▶ **INSTRUCTIONS FOR THE TASK**:
In the records below, copy the lines from the one containing "Scooter defect?" through the one containing "Betaling in termijnen", both included, and nothing else.
○ ○ ○ ○ ○ ○ ○
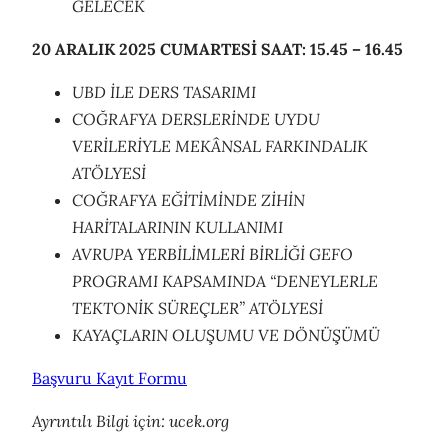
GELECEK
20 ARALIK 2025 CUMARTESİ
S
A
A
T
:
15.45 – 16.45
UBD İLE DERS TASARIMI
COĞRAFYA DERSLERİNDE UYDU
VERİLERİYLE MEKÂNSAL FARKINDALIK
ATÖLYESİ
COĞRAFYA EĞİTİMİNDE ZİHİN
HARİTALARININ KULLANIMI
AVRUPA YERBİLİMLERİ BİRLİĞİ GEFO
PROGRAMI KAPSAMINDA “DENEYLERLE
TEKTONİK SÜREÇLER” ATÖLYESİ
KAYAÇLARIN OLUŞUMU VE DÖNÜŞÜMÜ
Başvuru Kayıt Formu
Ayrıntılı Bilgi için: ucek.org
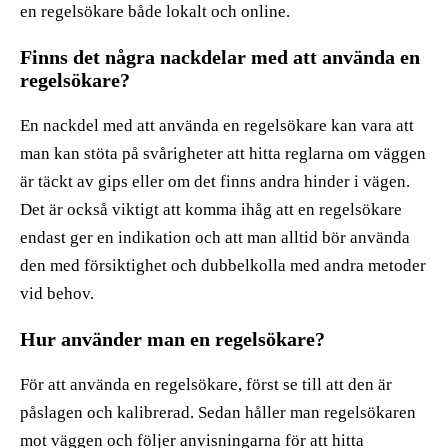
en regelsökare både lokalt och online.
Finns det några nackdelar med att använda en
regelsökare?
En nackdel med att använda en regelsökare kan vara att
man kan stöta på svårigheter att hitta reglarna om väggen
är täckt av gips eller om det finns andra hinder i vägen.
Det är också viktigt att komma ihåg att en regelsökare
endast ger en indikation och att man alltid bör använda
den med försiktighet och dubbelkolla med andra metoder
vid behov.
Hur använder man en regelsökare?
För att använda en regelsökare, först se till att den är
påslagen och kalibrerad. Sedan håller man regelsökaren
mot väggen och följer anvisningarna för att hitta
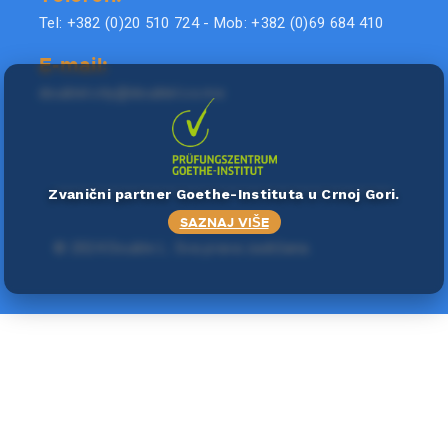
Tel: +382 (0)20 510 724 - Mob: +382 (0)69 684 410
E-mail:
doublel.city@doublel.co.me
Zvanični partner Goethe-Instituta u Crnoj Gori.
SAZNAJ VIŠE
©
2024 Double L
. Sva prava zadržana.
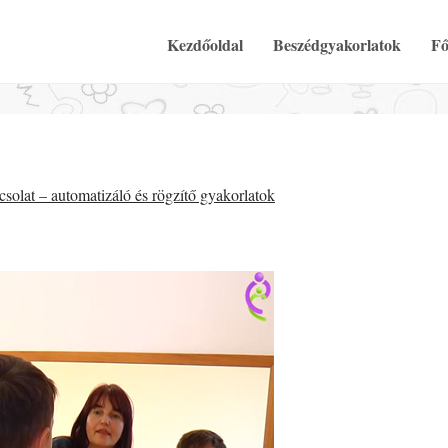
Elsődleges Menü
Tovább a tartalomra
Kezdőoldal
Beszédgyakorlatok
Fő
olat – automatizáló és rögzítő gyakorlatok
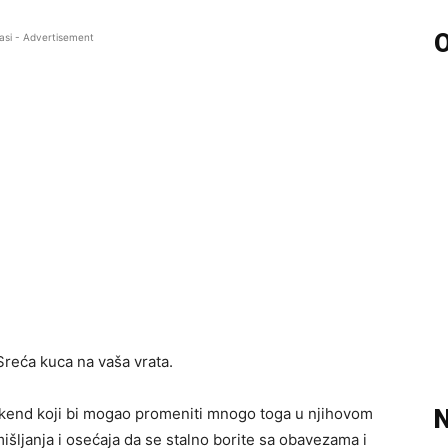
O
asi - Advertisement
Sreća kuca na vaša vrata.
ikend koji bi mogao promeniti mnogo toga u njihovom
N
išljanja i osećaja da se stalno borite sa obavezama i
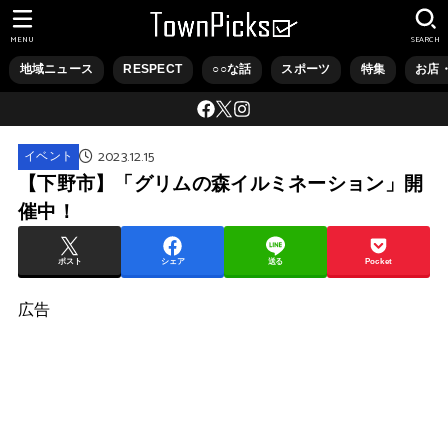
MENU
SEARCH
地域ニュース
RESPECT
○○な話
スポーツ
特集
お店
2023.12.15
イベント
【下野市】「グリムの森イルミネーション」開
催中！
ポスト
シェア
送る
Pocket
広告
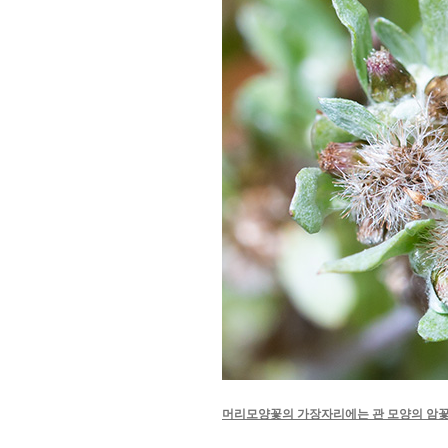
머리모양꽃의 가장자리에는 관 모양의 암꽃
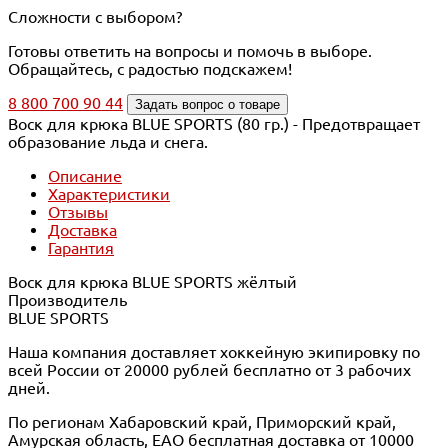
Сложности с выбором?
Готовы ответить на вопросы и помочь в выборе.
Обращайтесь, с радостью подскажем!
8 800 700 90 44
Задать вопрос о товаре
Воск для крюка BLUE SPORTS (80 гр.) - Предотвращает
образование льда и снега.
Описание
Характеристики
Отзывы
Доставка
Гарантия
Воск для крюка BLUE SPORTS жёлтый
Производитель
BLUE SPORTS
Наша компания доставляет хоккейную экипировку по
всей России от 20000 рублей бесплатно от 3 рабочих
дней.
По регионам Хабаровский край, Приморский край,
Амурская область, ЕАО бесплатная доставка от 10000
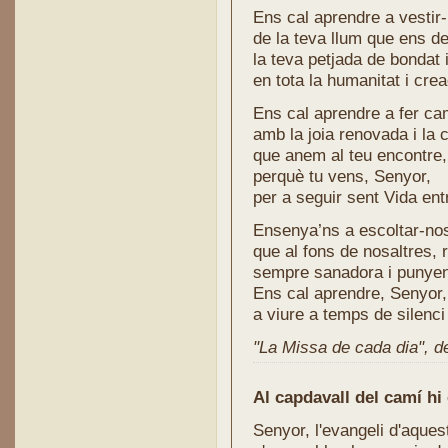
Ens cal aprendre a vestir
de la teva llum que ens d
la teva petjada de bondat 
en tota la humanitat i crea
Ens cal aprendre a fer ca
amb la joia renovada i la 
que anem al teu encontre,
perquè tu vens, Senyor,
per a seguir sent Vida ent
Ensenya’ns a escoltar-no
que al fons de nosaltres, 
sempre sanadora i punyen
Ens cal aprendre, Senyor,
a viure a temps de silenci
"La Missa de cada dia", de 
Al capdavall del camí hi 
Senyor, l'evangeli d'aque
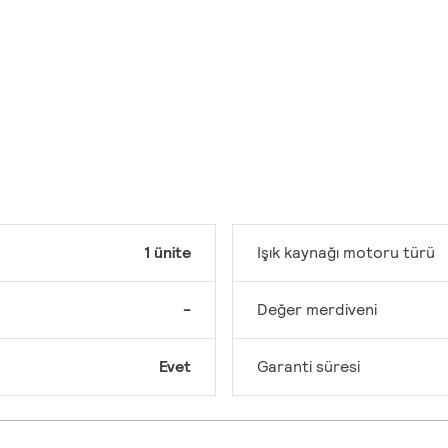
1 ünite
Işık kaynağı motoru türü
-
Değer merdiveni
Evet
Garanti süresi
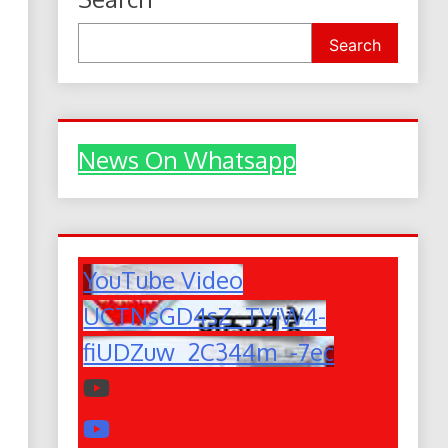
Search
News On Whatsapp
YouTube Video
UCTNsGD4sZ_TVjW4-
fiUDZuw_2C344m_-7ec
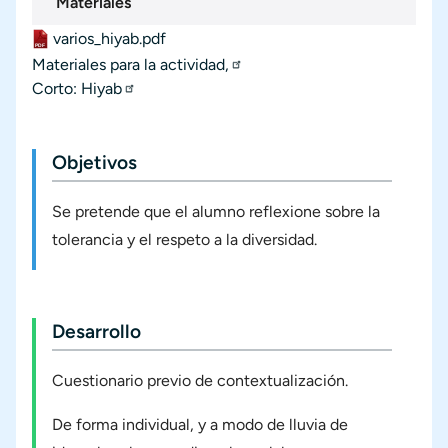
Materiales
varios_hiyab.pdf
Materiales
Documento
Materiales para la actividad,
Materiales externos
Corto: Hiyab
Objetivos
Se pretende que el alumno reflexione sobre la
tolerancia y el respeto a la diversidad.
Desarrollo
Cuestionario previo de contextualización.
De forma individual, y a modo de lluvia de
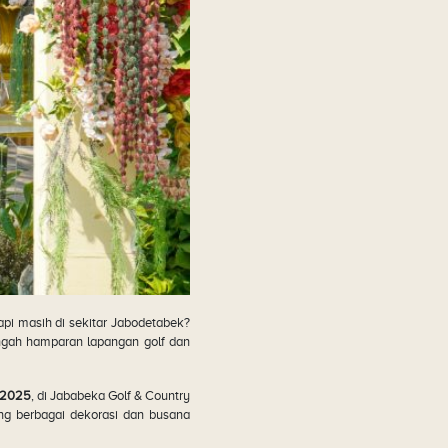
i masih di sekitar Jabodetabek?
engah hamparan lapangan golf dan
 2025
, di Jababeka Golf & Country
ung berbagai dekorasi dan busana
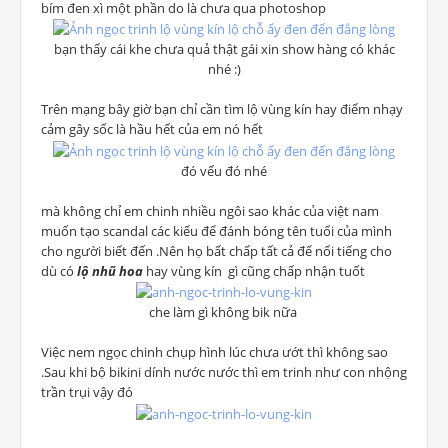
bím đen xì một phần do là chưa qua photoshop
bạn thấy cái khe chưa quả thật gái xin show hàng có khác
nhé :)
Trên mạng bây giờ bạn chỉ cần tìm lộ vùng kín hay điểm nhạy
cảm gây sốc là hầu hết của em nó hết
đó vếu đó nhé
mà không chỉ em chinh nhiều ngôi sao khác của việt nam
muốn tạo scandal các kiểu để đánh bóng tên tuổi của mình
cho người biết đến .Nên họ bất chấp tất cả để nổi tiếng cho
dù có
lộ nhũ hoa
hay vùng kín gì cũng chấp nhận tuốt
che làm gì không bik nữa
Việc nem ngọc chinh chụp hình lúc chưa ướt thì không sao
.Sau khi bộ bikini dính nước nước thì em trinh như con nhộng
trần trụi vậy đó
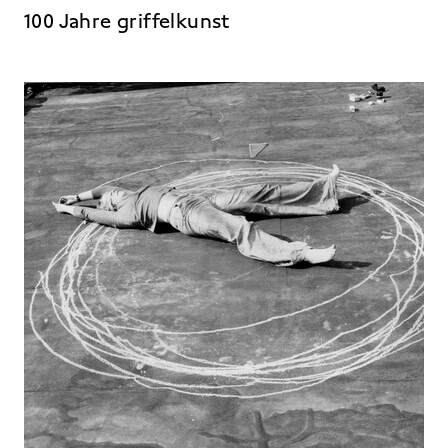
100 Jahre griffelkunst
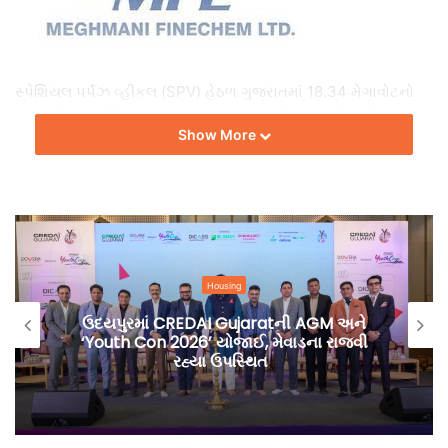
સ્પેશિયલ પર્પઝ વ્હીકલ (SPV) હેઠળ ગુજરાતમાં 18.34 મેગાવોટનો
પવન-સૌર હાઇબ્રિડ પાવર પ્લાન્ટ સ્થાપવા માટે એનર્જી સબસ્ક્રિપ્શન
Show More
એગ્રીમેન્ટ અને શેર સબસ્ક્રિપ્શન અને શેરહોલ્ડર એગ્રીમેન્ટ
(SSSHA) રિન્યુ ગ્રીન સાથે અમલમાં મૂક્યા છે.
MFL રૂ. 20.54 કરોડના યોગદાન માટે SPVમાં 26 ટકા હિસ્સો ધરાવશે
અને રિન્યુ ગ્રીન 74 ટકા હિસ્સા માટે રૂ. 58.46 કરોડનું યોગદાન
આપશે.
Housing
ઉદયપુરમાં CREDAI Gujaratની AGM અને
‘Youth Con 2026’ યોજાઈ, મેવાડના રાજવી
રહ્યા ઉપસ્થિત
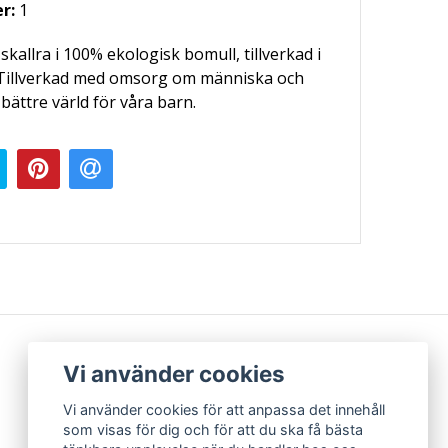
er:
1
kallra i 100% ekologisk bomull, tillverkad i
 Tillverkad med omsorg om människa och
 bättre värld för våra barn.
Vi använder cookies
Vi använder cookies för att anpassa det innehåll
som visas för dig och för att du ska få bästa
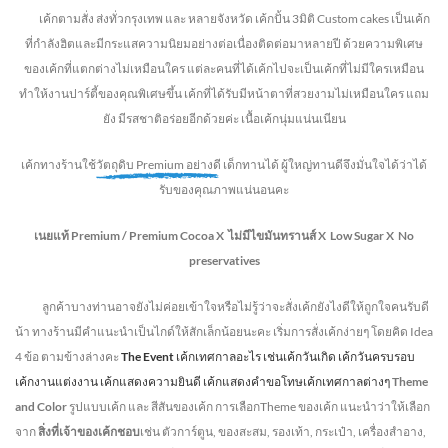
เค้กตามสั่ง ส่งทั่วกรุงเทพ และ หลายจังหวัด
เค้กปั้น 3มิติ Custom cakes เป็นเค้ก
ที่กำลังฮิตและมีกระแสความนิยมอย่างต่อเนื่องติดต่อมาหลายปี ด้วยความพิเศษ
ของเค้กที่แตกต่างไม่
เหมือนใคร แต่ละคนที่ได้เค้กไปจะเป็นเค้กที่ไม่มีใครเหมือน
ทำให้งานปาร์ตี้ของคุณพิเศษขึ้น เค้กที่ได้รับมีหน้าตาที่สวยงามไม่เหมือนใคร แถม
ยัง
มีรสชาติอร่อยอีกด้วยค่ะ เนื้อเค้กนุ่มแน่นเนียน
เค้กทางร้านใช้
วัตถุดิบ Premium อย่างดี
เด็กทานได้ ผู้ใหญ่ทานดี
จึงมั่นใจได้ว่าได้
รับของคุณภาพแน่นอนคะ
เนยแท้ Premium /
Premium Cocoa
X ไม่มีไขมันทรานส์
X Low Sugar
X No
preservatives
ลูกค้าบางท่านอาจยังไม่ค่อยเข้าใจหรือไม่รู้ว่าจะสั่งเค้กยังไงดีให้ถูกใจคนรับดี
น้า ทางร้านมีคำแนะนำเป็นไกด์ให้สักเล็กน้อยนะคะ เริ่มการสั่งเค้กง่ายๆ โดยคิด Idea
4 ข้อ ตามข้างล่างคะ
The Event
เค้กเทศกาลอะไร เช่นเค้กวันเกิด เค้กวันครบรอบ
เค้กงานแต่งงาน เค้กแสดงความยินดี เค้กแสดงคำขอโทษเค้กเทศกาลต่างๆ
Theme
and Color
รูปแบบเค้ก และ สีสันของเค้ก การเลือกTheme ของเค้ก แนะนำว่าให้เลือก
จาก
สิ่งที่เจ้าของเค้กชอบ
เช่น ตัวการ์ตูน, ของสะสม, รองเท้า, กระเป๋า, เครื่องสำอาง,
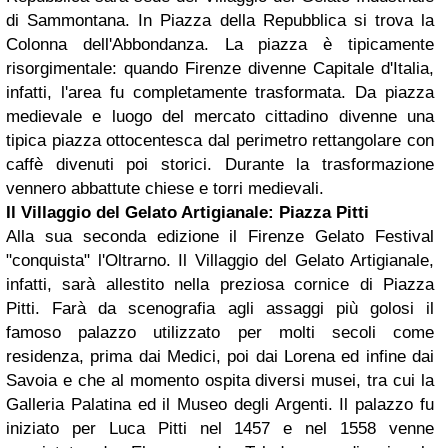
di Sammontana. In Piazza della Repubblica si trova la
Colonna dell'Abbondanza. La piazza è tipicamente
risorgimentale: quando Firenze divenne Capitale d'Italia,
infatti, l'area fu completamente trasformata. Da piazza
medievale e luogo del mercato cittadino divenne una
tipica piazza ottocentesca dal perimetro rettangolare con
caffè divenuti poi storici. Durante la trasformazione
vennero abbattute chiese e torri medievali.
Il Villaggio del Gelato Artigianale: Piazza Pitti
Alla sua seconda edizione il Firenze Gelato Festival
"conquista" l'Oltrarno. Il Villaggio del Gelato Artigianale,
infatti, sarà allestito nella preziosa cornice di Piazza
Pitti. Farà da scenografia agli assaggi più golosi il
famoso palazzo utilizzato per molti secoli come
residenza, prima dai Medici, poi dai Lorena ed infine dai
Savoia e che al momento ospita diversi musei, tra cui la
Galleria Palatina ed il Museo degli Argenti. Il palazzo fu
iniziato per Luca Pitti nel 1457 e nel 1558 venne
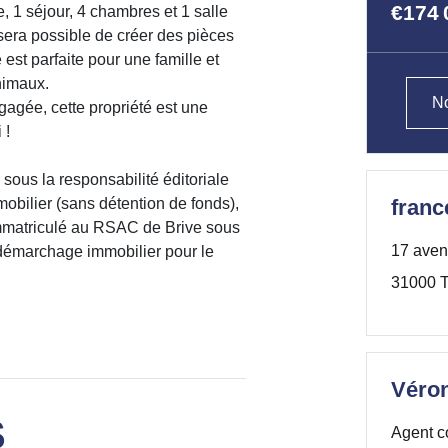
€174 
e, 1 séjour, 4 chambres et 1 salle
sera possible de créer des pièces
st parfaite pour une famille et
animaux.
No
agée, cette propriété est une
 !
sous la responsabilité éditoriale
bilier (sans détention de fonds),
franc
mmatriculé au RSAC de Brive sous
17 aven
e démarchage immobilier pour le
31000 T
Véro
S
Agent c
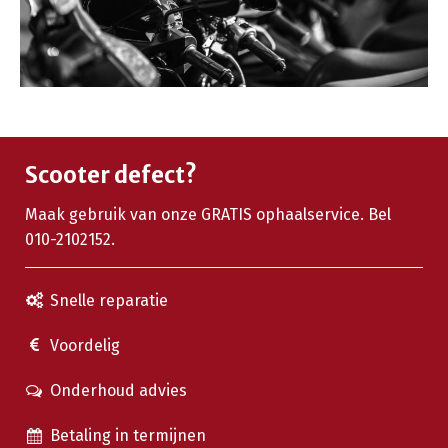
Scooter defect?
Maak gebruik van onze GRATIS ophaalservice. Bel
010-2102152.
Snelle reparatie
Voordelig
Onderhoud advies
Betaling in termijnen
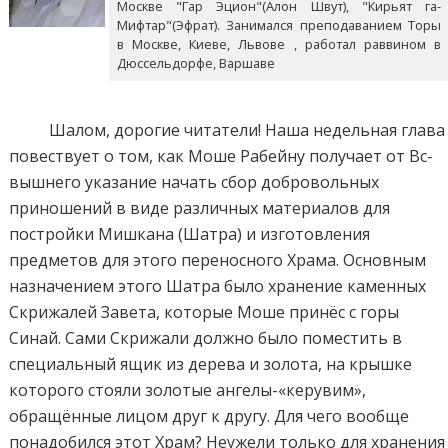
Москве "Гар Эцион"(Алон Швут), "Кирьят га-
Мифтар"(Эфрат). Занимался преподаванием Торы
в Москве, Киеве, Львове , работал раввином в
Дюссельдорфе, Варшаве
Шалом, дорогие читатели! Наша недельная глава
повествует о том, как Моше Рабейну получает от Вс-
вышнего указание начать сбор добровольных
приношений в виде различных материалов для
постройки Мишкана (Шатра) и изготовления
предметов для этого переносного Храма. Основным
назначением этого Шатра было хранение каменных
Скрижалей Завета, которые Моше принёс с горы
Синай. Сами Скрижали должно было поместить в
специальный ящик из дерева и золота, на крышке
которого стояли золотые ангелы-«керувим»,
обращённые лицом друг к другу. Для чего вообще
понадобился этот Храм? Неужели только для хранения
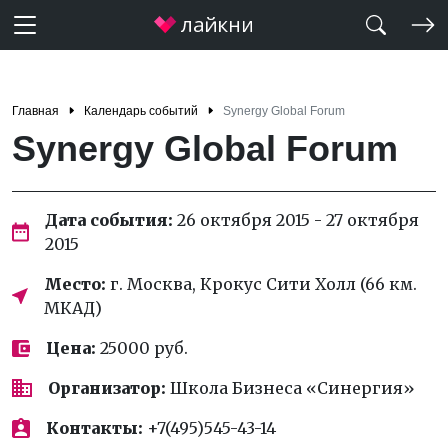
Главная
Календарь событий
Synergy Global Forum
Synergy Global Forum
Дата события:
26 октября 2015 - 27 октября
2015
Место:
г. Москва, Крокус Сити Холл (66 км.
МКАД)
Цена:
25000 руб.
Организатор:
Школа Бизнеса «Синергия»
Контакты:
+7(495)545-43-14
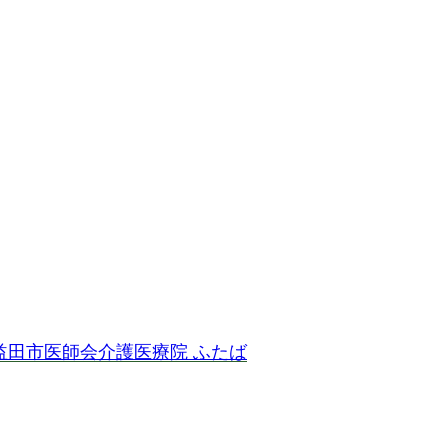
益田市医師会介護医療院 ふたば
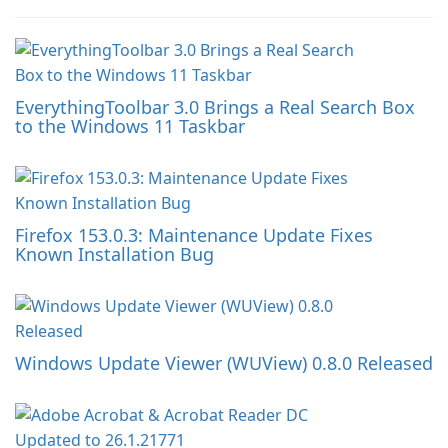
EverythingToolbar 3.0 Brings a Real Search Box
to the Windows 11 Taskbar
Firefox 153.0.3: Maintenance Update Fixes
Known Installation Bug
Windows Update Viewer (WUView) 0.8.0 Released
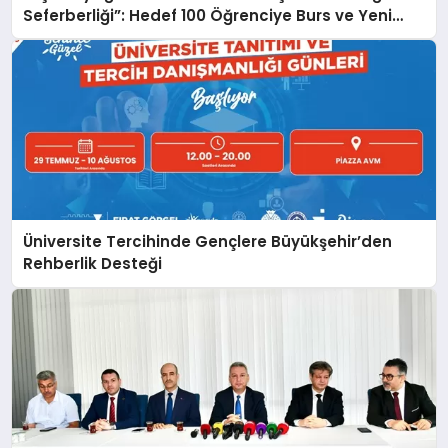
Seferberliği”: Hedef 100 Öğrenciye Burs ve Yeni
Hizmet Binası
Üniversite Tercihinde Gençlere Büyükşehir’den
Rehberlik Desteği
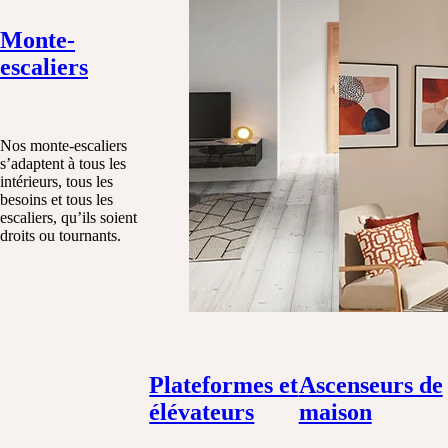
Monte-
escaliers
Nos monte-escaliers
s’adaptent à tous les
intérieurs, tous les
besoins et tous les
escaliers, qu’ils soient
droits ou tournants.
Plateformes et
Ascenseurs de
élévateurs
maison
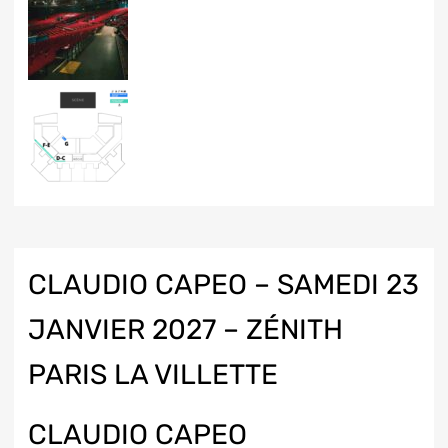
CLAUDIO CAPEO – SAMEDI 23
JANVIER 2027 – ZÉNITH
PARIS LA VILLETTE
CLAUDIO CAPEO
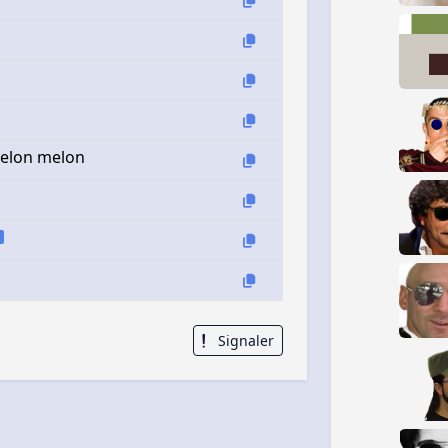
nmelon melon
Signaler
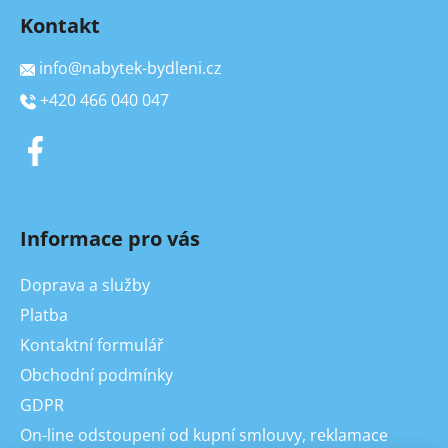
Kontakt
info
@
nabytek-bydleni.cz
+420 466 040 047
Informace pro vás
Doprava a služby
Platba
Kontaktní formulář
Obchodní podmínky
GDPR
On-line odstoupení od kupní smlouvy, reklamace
○ ○ ○ ○ ○ ○ ○
▶ **WRITTEN SOLUTION**:
Scooter defect?
Maak gebruik van onze GRATIS ophaalservice. Bel
010-2102152.
Snelle reparatie
Voordelig
Onderhoud advies
Betaling in termijnen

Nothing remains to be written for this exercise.